Effacer l’histoire est peut-être le pire moyen de corriger les torts actuels. Parce que l’effacement reproduit les conditions historiques qui ont créé le tort au premier chef. Effacer des bouts d’histoire ne fait que rendre l’histoire plus opaque et le présent plus obscur. C’est une forme d’hypocrisie qui amènera l’histoire à se répéter sinon à bégayer.
Considérez seulement la controverse orwellienne sur les Nègres blancs d’Amérique, dont on a trop peu parlé. Une professeure de l’Université Concordia et une journalise de CBC ont perdu leur emploi pour avoir mentionné le titre. Quant à la Commission scolaire English-Montreal, elle a physiquement rayé le titre de ses manuels d’histoire. Mais ce faisant, ces institutions attaquent un épisode important de l’histoire du Québec en niant son expression. C’est comme ça que l’on délégitimise le discours contre la marginalisation bien réelle des Canadiens français il y a 60 ans au Québec et encore aujourd’hui dans d’autres parties du Canada.

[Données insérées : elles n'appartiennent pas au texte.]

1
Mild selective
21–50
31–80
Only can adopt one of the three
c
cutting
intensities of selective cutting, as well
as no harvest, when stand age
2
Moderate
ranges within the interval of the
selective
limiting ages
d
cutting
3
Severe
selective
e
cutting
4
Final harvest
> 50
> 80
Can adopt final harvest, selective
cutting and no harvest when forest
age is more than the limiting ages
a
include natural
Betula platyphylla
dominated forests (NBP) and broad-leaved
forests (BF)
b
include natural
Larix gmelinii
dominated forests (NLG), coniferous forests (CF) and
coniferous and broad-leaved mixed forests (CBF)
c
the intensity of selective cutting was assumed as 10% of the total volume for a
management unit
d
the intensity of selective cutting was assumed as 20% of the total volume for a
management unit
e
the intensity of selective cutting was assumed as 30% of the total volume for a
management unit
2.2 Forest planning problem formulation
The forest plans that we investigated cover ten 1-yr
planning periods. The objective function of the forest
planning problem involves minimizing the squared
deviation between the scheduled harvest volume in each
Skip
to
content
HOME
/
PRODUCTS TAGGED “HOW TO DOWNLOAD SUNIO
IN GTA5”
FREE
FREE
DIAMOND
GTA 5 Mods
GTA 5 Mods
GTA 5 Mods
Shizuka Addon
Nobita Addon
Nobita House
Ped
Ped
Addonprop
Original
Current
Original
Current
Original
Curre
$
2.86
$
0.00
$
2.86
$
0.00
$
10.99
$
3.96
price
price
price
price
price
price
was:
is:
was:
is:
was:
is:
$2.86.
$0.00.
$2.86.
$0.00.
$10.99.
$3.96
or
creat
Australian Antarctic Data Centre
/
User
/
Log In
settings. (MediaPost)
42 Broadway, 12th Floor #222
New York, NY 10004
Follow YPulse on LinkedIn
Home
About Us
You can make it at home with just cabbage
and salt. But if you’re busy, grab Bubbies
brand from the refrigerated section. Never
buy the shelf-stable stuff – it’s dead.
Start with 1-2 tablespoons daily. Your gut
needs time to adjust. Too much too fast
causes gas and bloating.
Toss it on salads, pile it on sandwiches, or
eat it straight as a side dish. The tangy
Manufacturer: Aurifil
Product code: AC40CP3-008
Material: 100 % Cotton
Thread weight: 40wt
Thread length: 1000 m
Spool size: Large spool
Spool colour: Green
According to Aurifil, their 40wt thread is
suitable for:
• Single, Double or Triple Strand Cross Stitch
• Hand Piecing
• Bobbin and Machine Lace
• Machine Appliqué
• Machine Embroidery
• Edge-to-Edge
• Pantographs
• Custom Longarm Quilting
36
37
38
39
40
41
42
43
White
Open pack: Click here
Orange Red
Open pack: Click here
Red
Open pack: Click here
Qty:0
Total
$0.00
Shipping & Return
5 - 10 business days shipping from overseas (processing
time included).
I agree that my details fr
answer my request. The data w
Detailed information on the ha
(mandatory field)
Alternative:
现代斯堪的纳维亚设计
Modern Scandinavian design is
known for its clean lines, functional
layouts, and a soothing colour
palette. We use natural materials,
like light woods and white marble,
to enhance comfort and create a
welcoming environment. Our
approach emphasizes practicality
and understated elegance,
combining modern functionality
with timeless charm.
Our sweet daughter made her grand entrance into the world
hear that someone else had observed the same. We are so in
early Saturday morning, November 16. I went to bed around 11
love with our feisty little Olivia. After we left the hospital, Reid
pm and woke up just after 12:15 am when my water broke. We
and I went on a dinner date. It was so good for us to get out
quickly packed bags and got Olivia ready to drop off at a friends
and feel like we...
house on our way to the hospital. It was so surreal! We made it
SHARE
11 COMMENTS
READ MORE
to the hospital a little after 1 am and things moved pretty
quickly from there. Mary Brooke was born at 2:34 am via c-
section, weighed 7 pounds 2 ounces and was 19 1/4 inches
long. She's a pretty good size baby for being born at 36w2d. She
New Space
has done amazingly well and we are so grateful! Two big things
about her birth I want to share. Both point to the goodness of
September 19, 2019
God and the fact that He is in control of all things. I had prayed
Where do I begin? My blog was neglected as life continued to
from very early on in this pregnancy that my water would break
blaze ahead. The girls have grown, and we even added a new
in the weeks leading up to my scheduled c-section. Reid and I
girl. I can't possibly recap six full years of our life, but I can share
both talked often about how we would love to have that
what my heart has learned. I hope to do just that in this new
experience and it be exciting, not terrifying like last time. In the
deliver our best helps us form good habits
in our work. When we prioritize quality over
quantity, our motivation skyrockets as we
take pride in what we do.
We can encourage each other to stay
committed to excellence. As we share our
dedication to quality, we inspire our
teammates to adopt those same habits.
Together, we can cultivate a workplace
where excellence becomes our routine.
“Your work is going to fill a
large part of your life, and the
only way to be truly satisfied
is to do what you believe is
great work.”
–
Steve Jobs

Il ne s’agit pas ici de dire si telle forme de racisme est plus excusable qu’une autre. La lutte au racisme envers les Noirs est essentielle, mais elle ne doit pas servir à cacher une autre forme de racisme – ici la francophobie – qui vise encore aujourd’hui le quart de la population du pays.
La solution n’est pas simple. Il faut expliquer, éduquer, instruire. Mais il faut des directrices générales, des éditeurs, des rectrices, des webmestres, des rédacteurs en chef, des productrices, des diffuseurs qui ont assez d’épine dorsale pour ne pas céder aux pressions de ceux qui voudraient réécrire le passé en le niant.